Records from a data source
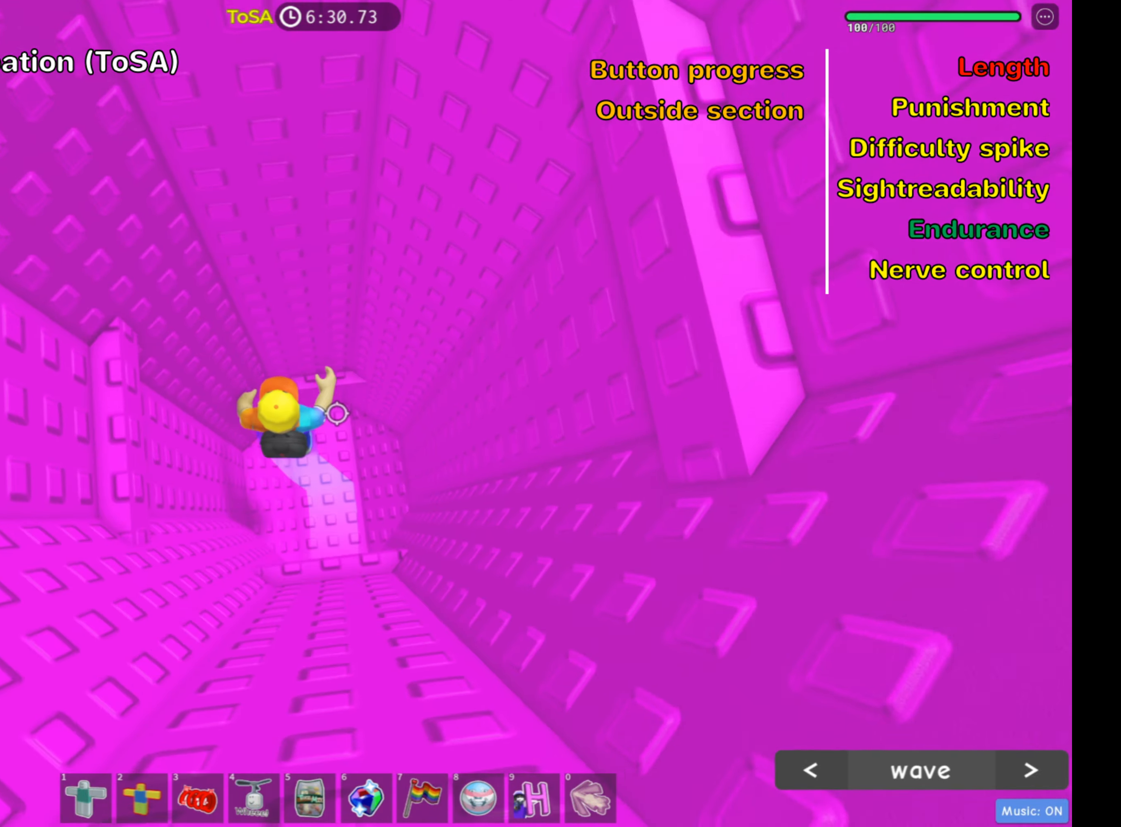
{"keys": [], "mouse": ["right"], "events": [[184, "shift", "down"], [184, "w", "up"], [250, "mouse_right", "down"], [333, "shift", "up"]]}
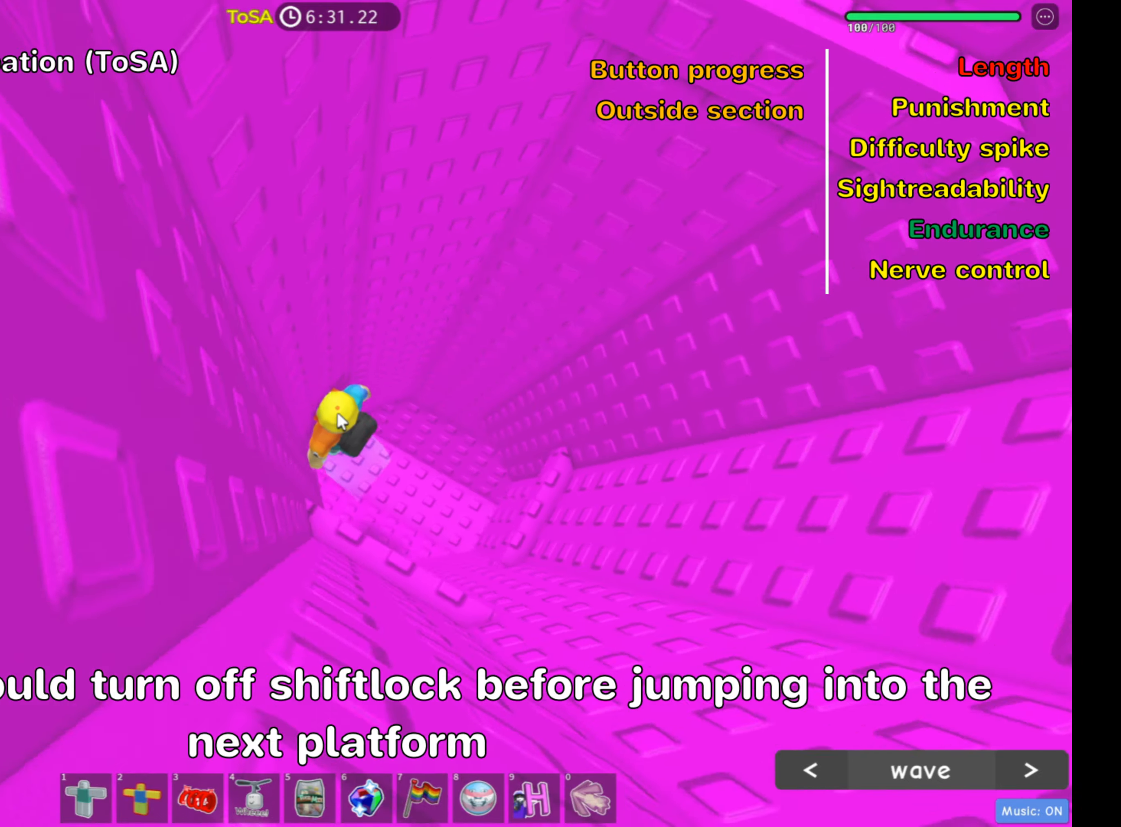
{"keys": ["d"], "mouse": [], "events": [[166, "d", "down"], [250, "space", "down"], [266, "mouse_right", "up"], [383, "space", "up"]]}
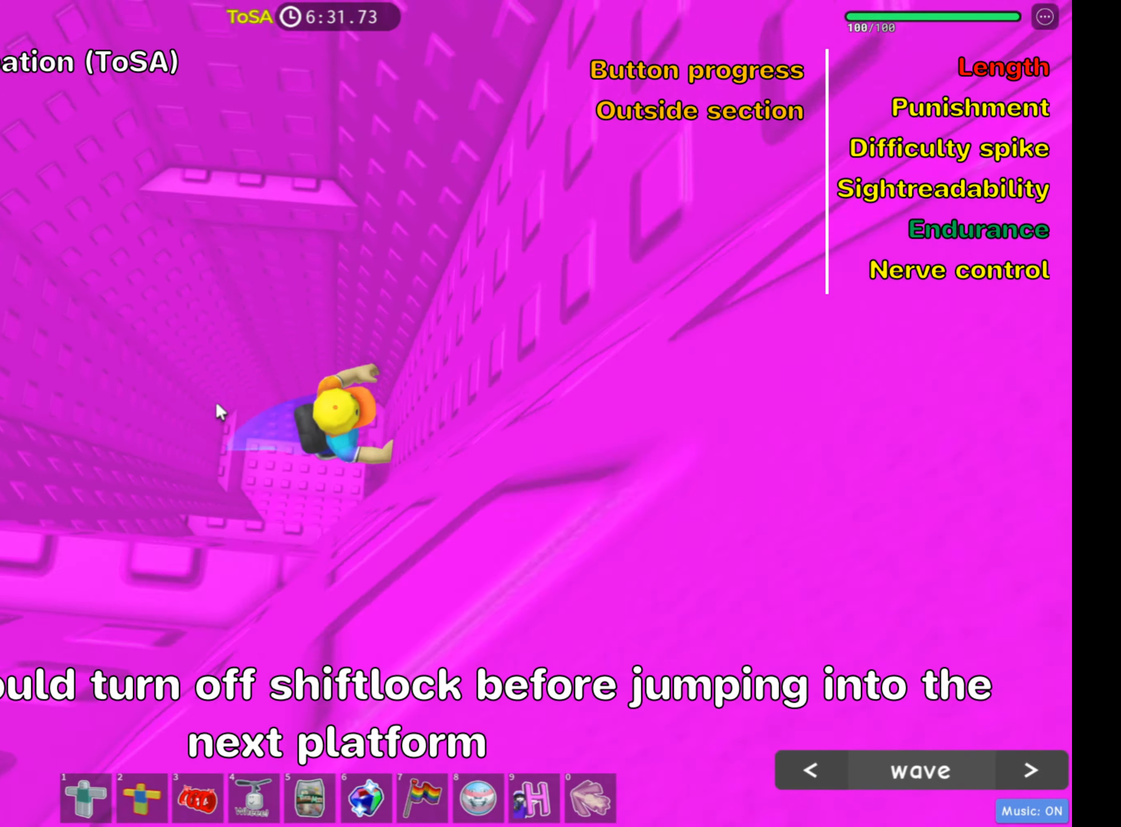
{"keys": [], "mouse": ["right"], "events": [[216, "d", "up"], [216, "mouse_right", "down"]]}
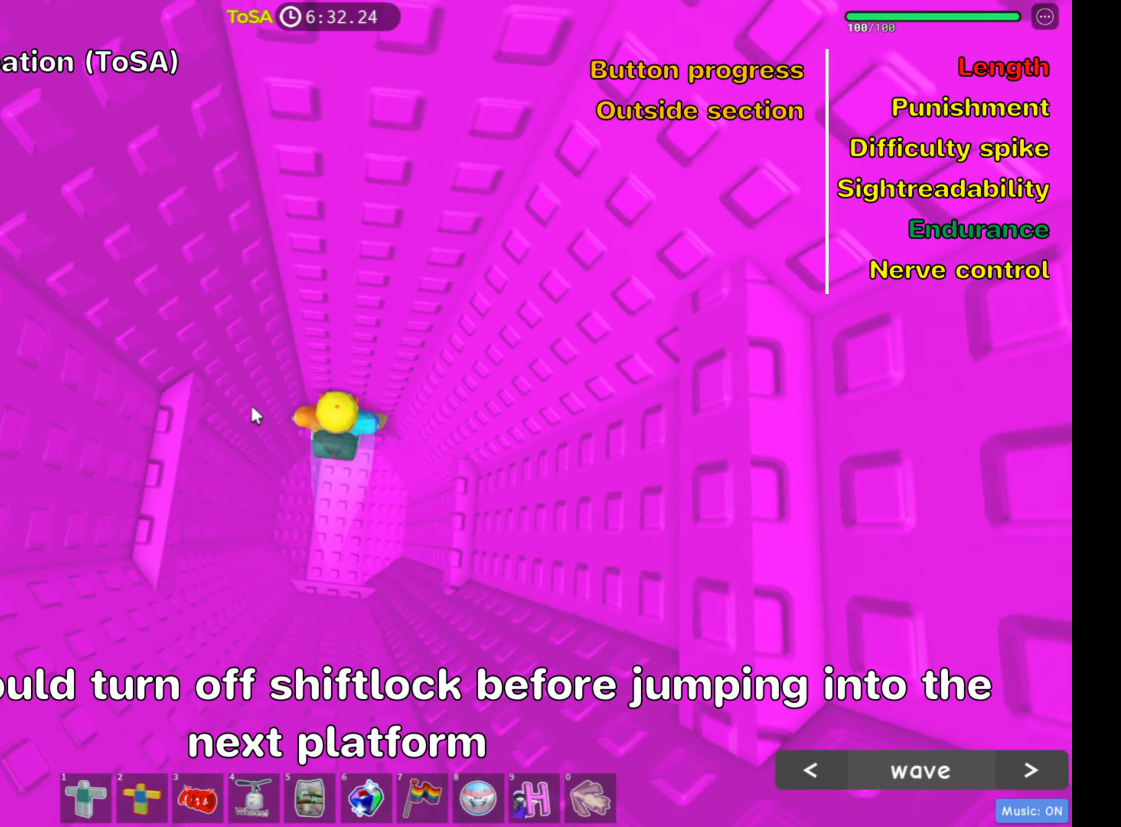
{"keys": ["d"], "mouse": ["right"], "events": [[150, "d", "down"], [216, "space", "down"], [350, "space", "up"]]}
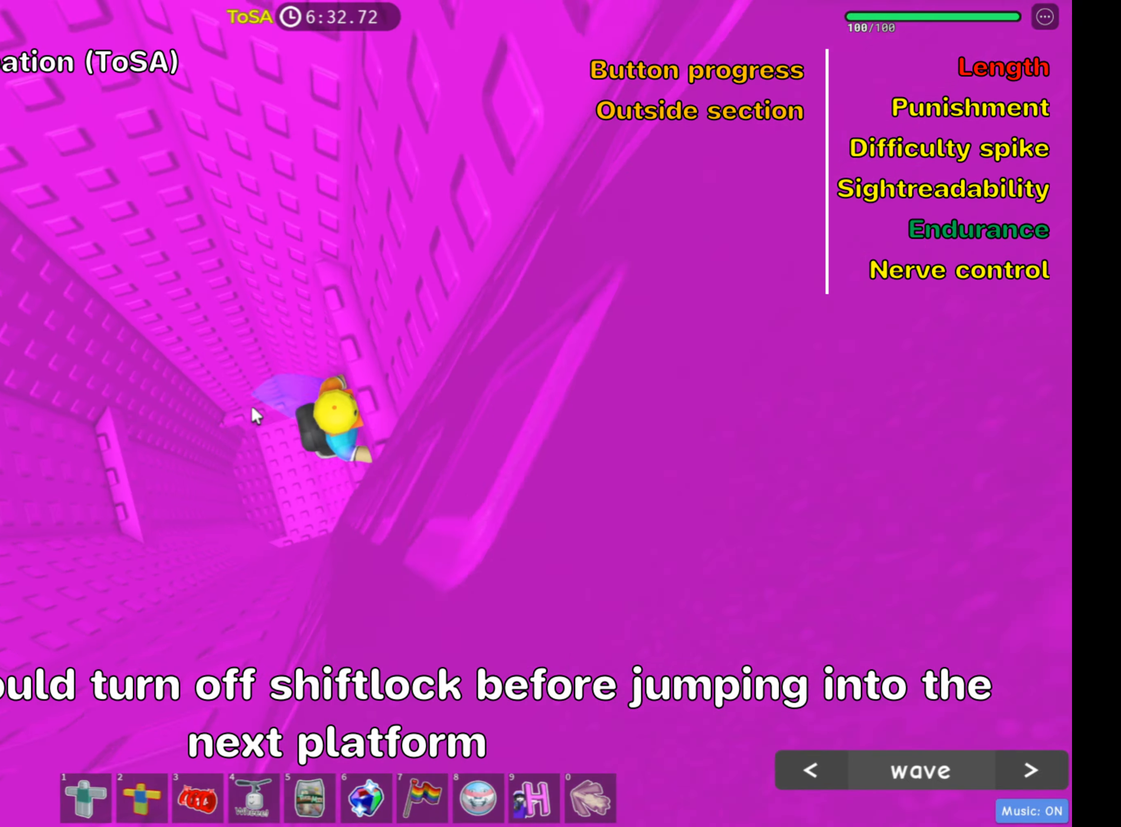
{"keys": ["a"], "mouse": [], "events": [[200, "d", "up"], [283, "mouse_right", "up"], [416, "a", "down"]]}
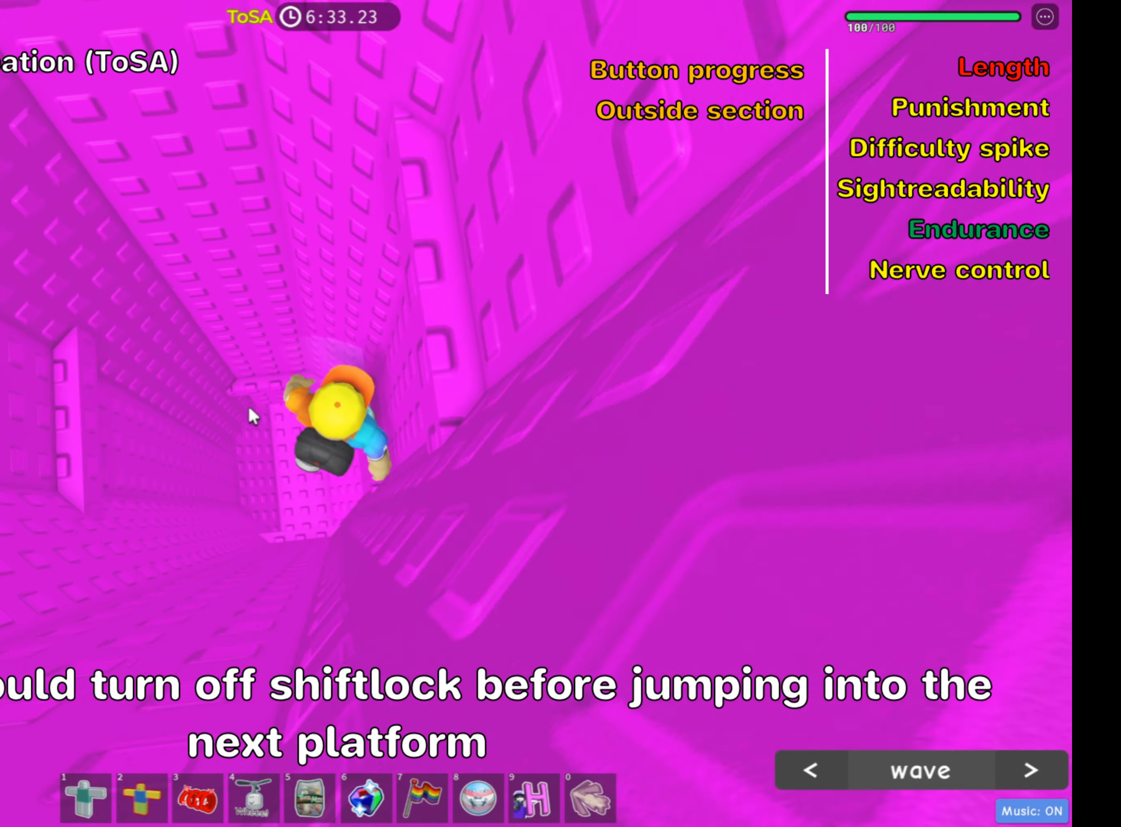
{"keys": ["a"], "mouse": ["right"], "events": [[33, "space", "down"], [183, "space", "up"], [483, "mouse_right", "down"]]}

### WORK TASK
Take the data above and repeat it exactly, leaving each picture out.

### OUTPUT BELOW
{"keys": [], "mouse": ["right"], "events": [[184, "shift", "down"], [184, "w", "up"], [250, "mouse_right", "down"], [333, "shift", "up"]]}
{"keys": ["d"], "mouse": [], "events": [[166, "d", "down"], [250, "space", "down"], [266, "mouse_right", "up"], [383, "space", "up"]]}
{"keys": [], "mouse": ["right"], "events": [[216, "d", "up"], [216, "mouse_right", "down"]]}
{"keys": ["d"], "mouse": ["right"], "events": [[150, "d", "down"], [216, "space", "down"], [350, "space", "up"]]}
{"keys": ["a"], "mouse": [], "events": [[200, "d", "up"], [283, "mouse_right", "up"], [416, "a", "down"]]}
{"keys": ["a"], "mouse": ["right"], "events": [[33, "space", "down"], [183, "space", "up"], [483, "mouse_right", "down"]]}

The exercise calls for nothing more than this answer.